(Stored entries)
::::::
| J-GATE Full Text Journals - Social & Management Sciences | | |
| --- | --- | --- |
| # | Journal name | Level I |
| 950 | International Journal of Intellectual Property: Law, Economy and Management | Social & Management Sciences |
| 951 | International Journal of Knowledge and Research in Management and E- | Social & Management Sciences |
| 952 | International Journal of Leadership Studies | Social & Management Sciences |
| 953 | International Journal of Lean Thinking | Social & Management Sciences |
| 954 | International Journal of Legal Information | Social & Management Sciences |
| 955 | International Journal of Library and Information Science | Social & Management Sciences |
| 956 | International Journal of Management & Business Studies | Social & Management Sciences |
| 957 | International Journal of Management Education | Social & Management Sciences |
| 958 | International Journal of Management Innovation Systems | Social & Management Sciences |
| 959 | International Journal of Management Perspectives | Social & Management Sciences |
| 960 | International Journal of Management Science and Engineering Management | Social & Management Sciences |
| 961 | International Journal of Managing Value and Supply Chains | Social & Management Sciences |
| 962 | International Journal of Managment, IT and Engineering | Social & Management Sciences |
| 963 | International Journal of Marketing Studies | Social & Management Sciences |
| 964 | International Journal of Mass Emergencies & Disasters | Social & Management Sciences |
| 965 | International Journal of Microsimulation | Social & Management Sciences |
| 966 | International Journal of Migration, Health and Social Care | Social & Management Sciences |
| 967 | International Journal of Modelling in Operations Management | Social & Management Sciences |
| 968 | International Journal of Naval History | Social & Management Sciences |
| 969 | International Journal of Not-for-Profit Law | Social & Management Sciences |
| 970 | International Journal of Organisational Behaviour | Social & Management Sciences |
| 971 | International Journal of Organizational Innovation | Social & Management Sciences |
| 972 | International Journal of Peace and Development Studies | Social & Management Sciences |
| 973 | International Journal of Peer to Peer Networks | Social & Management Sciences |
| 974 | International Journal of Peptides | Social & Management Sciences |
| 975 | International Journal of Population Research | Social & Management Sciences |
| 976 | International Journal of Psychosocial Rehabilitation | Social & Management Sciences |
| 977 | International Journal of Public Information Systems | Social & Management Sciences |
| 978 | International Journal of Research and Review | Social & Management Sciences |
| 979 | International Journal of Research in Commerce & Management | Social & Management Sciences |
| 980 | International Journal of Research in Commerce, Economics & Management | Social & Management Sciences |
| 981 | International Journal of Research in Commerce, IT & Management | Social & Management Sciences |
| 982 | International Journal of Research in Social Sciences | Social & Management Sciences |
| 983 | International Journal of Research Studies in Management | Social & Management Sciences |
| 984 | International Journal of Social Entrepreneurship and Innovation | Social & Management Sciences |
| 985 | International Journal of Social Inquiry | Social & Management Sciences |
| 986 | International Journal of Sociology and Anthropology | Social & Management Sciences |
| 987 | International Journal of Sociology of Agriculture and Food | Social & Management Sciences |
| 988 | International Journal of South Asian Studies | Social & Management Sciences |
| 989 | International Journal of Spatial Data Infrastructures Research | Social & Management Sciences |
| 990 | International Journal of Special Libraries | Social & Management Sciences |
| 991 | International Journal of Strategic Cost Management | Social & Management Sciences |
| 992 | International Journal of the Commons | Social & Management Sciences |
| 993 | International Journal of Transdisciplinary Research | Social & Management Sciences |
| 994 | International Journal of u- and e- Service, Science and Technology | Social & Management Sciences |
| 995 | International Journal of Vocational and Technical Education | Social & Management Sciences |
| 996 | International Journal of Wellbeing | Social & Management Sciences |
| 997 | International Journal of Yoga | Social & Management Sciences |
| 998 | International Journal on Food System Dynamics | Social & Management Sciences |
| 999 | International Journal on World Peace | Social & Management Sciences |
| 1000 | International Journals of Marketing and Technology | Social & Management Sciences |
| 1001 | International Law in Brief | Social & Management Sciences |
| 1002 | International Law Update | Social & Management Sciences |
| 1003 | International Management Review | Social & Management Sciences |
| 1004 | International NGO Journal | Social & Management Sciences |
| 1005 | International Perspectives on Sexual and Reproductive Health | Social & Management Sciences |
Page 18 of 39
::::::
**ASSIGNMENT:** Line by line, copy the data above exactly as it reads.

**ANSWER TO THE PROBLEM:**
| J-GATE Full Text Journals - Social & Management Sciences | | |
| --- | --- | --- |
| # | Journal name | Level I |
| 950 | International Journal of Intellectual Property: Law, Economy and Management | Social & Management Sciences |
| 951 | International Journal of Knowledge and Research in Management and E- | Social & Management Sciences |
| 952 | International Journal of Leadership Studies | Social & Management Sciences |
| 953 | International Journal of Lean Thinking | Social & Management Sciences |
| 954 | International Journal of Legal Information | Social & Management Sciences |
| 955 | International Journal of Library and Information Science | Social & Management Sciences |
| 956 | International Journal of Management & Business Studies | Social & Management Sciences |
| 957 | International Journal of Management Education | Social & Management Sciences |
| 958 | International Journal of Management Innovation Systems | Social & Management Sciences |
| 959 | International Journal of Management Perspectives | Social & Management Sciences |
| 960 | International Journal of Management Science and Engineering Management | Social & Management Sciences |
| 961 | International Journal of Managing Value and Supply Chains | Social & Management Sciences |
| 962 | International Journal of Managment, IT and Engineering | Social & Management Sciences |
| 963 | International Journal of Marketing Studies | Social & Management Sciences |
| 964 | International Journal of Mass Emergencies & Disasters | Social & Management Sciences |
| 965 | International Journal of Microsimulation | Social & Management Sciences |
| 966 | International Journal of Migration, Health and Social Care | Social & Management Sciences |
| 967 | International Journal of Modelling in Operations Management | Social & Management Sciences |
| 968 | International Journal of Naval History | Social & Management Sciences |
| 969 | International Journal of Not-for-Profit Law | Social & Management Sciences |
| 970 | International Journal of Organisational Behaviour | Social & Management Sciences |
| 971 | International Journal of Organizational Innovation | Social & Management Sciences |
| 972 | International Journal of Peace and Development Studies | Social & Management Sciences |
| 973 | International Journal of Peer to Peer Networks | Social & Management Sciences |
| 974 | International Journal of Peptides | Social & Management Sciences |
| 975 | International Journal of Population Research | Social & Management Sciences |
| 976 | International Journal of Psychosocial Rehabilitation | Social & Management Sciences |
| 977 | International Journal of Public Information Systems | Social & Management Sciences |
| 978 | International Journal of Research and Review | Social & Management Sciences |
| 979 | International Journal of Research in Commerce & Management | Social & Management Sciences |
| 980 | International Journal of Research in Commerce, Economics & Management | Social & Management Sciences |
| 981 | International Journal of Research in Commerce, IT & Management | Social & Management Sciences |
| 982 | International Journal of Research in Social Sciences | Social & Management Sciences |
| 983 | International Journal of Research Studies in Management | Social & Management Sciences |
| 984 | International Journal of Social Entrepreneurship and Innovation | Social & Management Sciences |
| 985 | International Journal of Social Inquiry | Social & Management Sciences |
| 986 | International Journal of Sociology and Anthropology | Social & Management Sciences |
| 987 | International Journal of Sociology of Agriculture and Food | Social & Management Sciences |
| 988 | International Journal of South Asian Studies | Social & Management Sciences |
| 989 | International Journal of Spatial Data Infrastructures Research | Social & Management Sciences |
| 990 | International Journal of Special Libraries | Social & Management Sciences |
| 991 | International Journal of Strategic Cost Management | Social & Management Sciences |
| 992 | International Journal of the Commons | Social & Management Sciences |
| 993 | International Journal of Transdisciplinary Research | Social & Management Sciences |
| 994 | International Journal of u- and e- Service, Science and Technology | Social & Management Sciences |
| 995 | International Journal of Vocational and Technical Education | Social & Management Sciences |
| 996 | International Journal of Wellbeing | Social & Management Sciences |
| 997 | International Journal of Yoga | Social & Management Sciences |
| 998 | International Journal on Food System Dynamics | Social & Management Sciences |
| 999 | International Journal on World Peace | Social & Management Sciences |
| 1000 | International Journals of Marketing and Technology | Social & Management Sciences |
| 1001 | International Law in Brief | Social & Management Sciences |
| 1002 | International Law Update | Social & Management Sciences |
| 1003 | International Management Review | Social & Management Sciences |
| 1004 | International NGO Journal | Social & Management Sciences |
| 1005 | International Perspectives on Sexual and Reproductive Health | Social & Management Sciences |
Page 18 of 39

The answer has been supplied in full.